Inspector Donald Johnson, Jr. will be featured in the television documentary "Very Bad Men," airing on the Investigation Discovery channel at 10 p.m. The story will be on the serial killer John Eric Armstrong, a Navy Sailor who was charged for the murder of eight prostitutes.

Today, Johnson is Commanding Officer of the Detroit Police Department's Homeland Security, but in 2000 he was an officer assigned to the Violent Crimes Task Force on the Armstrong case.

Armstrong, a husband and father of two, seemed to be living an ordinary life in Dearborn Heights, but Johnson said that was just on the outside.

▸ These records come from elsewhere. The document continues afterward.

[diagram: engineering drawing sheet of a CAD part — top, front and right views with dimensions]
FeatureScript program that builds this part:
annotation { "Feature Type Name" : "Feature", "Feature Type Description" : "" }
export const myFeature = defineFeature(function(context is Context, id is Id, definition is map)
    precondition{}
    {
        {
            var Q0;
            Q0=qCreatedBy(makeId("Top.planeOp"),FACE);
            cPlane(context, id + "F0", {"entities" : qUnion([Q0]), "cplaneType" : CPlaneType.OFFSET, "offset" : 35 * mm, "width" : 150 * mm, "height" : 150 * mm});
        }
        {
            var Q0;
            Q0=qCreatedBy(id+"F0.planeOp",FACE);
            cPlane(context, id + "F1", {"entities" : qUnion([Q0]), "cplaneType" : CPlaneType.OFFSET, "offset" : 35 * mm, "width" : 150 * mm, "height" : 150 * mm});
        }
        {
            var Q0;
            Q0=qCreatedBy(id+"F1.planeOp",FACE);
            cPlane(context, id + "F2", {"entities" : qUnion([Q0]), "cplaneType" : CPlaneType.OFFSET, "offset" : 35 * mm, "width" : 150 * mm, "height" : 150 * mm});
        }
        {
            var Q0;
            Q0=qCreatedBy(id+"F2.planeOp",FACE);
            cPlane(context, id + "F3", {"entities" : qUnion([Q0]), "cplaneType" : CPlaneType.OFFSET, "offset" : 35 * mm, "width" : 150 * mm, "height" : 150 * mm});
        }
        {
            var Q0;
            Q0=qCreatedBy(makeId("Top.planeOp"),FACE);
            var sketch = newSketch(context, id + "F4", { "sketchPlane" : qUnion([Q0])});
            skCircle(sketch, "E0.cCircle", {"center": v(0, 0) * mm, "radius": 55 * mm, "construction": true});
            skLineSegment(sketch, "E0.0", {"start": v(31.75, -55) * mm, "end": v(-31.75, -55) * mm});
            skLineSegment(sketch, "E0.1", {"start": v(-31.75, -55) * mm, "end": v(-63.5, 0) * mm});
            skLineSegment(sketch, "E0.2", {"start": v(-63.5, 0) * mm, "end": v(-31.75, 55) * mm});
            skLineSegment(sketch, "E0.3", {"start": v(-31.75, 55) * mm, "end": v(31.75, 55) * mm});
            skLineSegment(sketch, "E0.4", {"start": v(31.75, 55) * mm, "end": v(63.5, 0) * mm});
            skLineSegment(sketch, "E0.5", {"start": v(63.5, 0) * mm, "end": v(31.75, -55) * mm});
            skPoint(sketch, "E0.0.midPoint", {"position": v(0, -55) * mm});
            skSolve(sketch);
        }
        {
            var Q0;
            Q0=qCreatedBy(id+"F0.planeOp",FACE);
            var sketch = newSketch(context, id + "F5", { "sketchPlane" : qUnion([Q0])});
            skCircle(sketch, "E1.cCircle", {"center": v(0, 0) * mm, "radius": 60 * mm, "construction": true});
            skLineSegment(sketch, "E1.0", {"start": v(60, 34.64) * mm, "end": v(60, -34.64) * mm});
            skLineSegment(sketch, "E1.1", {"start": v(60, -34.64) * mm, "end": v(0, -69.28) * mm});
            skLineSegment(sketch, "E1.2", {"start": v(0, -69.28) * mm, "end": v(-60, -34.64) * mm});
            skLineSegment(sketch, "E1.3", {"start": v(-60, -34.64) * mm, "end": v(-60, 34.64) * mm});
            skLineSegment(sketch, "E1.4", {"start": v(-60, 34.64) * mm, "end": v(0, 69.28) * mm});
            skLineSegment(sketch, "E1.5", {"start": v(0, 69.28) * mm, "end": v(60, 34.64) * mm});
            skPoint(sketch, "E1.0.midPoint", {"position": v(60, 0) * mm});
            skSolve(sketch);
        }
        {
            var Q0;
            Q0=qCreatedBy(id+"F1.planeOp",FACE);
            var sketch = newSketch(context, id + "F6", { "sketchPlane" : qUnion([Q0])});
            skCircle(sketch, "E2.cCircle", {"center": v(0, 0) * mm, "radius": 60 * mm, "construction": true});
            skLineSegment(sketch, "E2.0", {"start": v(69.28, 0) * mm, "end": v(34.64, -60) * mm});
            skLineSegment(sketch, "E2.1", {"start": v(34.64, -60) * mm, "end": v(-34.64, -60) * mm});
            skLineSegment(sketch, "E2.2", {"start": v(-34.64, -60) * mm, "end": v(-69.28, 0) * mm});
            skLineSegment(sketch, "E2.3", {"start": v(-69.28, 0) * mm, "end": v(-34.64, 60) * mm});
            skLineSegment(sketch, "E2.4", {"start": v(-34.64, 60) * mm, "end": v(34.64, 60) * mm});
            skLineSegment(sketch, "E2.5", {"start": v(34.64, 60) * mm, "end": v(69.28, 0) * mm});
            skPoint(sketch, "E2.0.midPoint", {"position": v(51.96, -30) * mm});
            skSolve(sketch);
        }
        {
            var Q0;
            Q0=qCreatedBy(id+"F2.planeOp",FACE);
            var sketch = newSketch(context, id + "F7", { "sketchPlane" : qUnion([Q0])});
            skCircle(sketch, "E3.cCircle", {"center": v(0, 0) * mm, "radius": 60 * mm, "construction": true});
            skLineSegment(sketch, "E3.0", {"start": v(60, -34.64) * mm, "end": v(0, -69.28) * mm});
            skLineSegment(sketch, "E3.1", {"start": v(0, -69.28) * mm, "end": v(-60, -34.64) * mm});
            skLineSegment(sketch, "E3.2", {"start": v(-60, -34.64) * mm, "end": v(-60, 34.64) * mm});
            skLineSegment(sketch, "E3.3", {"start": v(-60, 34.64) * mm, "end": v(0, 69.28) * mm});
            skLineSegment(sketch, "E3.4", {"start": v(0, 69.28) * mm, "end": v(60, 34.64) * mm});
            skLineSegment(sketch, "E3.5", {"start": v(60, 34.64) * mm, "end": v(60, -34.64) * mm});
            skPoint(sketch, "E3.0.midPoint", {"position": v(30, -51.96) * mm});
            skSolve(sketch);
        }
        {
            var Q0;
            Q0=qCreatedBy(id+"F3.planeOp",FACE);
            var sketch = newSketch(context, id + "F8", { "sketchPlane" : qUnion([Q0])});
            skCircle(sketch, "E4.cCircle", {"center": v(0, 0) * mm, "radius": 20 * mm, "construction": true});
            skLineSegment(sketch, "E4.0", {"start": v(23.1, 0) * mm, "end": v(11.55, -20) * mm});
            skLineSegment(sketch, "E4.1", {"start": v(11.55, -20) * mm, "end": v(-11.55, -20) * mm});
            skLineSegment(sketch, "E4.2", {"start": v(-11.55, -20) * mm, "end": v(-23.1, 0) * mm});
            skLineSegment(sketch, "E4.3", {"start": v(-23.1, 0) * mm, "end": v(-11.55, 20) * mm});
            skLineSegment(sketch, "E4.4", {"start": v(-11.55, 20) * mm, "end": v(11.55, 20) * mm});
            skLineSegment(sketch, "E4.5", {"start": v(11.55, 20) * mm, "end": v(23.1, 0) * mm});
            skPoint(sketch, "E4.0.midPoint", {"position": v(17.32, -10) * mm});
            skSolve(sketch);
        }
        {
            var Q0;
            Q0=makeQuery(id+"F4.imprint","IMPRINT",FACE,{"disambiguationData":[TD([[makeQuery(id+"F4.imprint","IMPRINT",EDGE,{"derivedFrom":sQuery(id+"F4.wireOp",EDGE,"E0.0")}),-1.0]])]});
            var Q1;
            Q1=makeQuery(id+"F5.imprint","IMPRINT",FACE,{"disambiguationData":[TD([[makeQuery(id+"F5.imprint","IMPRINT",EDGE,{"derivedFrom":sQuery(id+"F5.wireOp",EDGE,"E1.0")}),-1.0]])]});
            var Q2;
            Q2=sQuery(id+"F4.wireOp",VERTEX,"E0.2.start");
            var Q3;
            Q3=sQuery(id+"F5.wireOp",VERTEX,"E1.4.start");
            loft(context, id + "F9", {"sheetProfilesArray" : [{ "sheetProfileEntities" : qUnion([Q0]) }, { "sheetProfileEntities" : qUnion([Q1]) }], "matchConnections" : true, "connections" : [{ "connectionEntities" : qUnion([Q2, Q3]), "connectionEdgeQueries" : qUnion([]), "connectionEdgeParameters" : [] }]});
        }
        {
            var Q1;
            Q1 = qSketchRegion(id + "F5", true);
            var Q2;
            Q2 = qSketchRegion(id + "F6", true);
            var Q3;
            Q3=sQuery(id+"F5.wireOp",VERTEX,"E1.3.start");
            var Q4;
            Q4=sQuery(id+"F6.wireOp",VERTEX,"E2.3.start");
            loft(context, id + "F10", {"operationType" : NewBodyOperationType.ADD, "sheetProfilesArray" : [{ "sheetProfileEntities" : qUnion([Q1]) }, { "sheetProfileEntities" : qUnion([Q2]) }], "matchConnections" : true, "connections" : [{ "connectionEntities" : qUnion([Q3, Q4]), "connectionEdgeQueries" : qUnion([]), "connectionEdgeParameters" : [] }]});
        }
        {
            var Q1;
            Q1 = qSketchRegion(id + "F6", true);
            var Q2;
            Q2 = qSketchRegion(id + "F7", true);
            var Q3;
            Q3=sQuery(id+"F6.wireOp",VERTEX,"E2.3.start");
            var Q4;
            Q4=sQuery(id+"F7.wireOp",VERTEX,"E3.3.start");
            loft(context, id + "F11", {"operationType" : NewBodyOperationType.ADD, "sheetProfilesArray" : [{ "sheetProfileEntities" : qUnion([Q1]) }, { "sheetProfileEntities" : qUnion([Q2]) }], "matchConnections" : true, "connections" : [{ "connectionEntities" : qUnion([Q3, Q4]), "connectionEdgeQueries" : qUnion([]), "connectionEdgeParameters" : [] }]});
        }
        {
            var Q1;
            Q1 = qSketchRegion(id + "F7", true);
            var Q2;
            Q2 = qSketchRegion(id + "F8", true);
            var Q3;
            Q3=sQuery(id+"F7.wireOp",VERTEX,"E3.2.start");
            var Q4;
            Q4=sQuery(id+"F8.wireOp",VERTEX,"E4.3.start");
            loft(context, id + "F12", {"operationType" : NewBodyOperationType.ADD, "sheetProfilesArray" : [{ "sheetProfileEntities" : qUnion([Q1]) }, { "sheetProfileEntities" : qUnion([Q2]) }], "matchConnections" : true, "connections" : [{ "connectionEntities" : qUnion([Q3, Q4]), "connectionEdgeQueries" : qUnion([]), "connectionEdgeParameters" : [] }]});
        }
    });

"He had gotten married and moved here to southeastern Michigan area. He was actually working and things of that nature but at night he was a definite prowler," Johnson told WWJ Newsradio 950.

Then, bodies of young women, some known to be sex workers, turned up in Detroit, all which appeared to have been strangled. Police ramped up their patrols of known high-traffic areas where prostitutes converged.

Police were especially focused on patrolling in the area of Michigan Avenue and Livernois after consulting with FBI agents. Johnson said cops on the street got lucky when Armstrong drove by as they were interviewing a witness in the area.

"Police were talking with a citizen that was on the street, a known street-walker, and as they were talking to this particular individual she said 'There goes that guy right there,' I mean, I'm cleaning it up a little bit but she was like 'There goes that guy right there that tried to kill me,'" said Johnson.

Once Armstrong was apprehended, Johnson was handed the task of interrogation, something he said was very challenging but eventually led to a confession.

"It was a lot that we endured as well just listening to him and actually going out to the scenes. There was one particular scene we went to in which we had three females laying on the side of the railroad tracks, and for him to talk me through each one of those homicides and what he did, for me it was very overwhelming," said Johnson.

In 2001, Armstrong was convicted of murdering four women in the Detroit area and later confessed to killing over 30 others all over the world.